Please leave me be with my oversized shirts and skinny jeans and lack of makeup or motivation. And while you're at it, stop picking on me so much for not being a 'normal' girl.
Sincerely, I just want to disappear. Is that okay with you?
Please take a hint. You're the most amazing girl I know. We were Eric and Ariel for the school musical, the Beast and Belle the next year, and Romeo and Juliet this year. I've known you since we were 5. Words cannot describe you. Can't you see the way I look at you every day? All the other relationships in the world wouldn't compare to ours.
Sincerely, Kate, if you're reading this, you know who it is.
Why does my level of success in life depend on whether or not I'm in a relationship?
Since my two of my closest friends are dating now, can you get all the other couples I'm sure will get together at some point, you know, get together sooner? I'd like to place some bets.
Sincerely, at least then I'll be a rich third wheel
Please help me. I have a busted ankle and can't walk yet you still want me to make supper. I have to "remind" you to make something for me too when you make something. And I really appreciate having to get my own ice packs and water and figure out how to carry them with crutches.

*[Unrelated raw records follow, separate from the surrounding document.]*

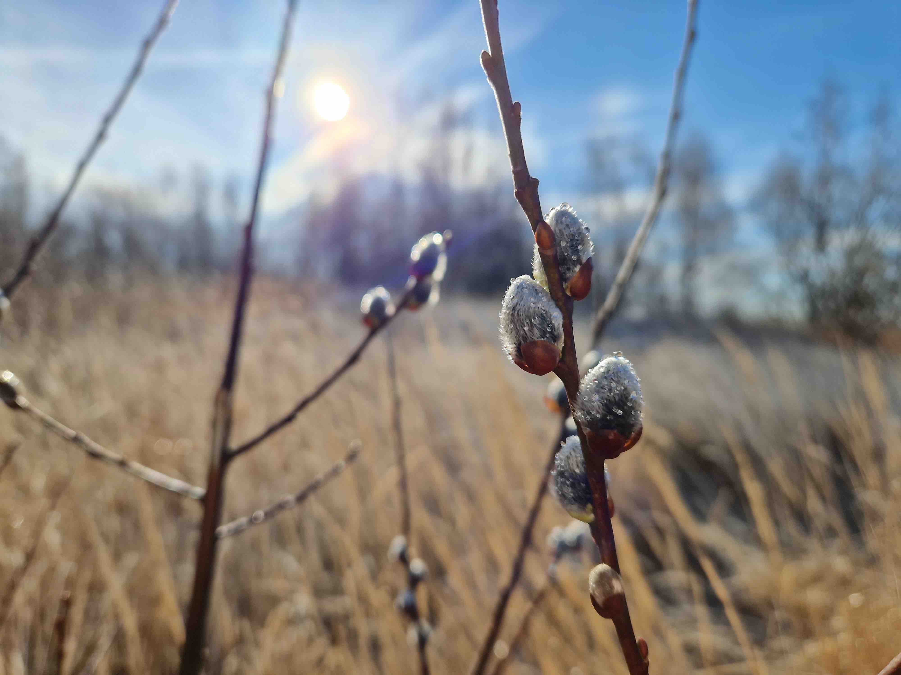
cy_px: 338
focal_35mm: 23
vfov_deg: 58.9
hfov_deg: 73.9
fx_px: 599
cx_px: 450
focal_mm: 5.4
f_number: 1.8
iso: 50
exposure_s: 1/2080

Sincerely, did you ever love me?
Please stop sharing "Christian" memes over Facebook. Get your Bible out, read, and use your brain to interpret scripture. Share insights with people face-to-face. Don't trivialize your faith by making a show of it and/or without critically assessing your views. And for God's sake, show love and spiritual discernment in all you do, not pride-filled judgment and condemnation.
Sincerely, a brother in Christ.
Dear IRS Scammers,
Please stop calling me and threatening to take my whole life away
Sincerely, a citizen that knows
So you don't drink coffee to avoid addiction? You do realise that only the caffeine is addictive, right? Caffiene addiction is not harmful. And your energy drinks have over double the amount of caffeine as a standard cup of coffee
Sincerely, and double the sugar and tons of other nasty stuff
I'm glad your new husband shares your love of Egyptology, and I don't mind your having an Ancient Egypt-themed reception, but WHY did you have to have it in a marquee on the coldest, rainiest day of the year so far for it?
Sincerely, your freezing, drenched sister whose dress will become see-through if it keeps raining
Please eat a snickers. You get really forceful and arrogant about your worldviews and personal choices when you're hungry. If you really want to win people over to your side then try being persuasive and convincing, not insulting and hostile.
Sincerely, Ate at McD's just to spite you
Dear People who complain about working,
I'll take your unwanted job
Sincerely, Teen trying to pay their way to Europe but sick of having their mom drive them around
What's the difference between transsexual and transgender? One of my friends says there is no difference, but another says there is...
Sincerely, afraid I'll use the wrong word and insult someone
yes, I know you all have children. Yes, I'm also positive I never want any. Do you want to amputate your left foot?
Sincerely, may be a quite harsh comparison, but stop nagging me!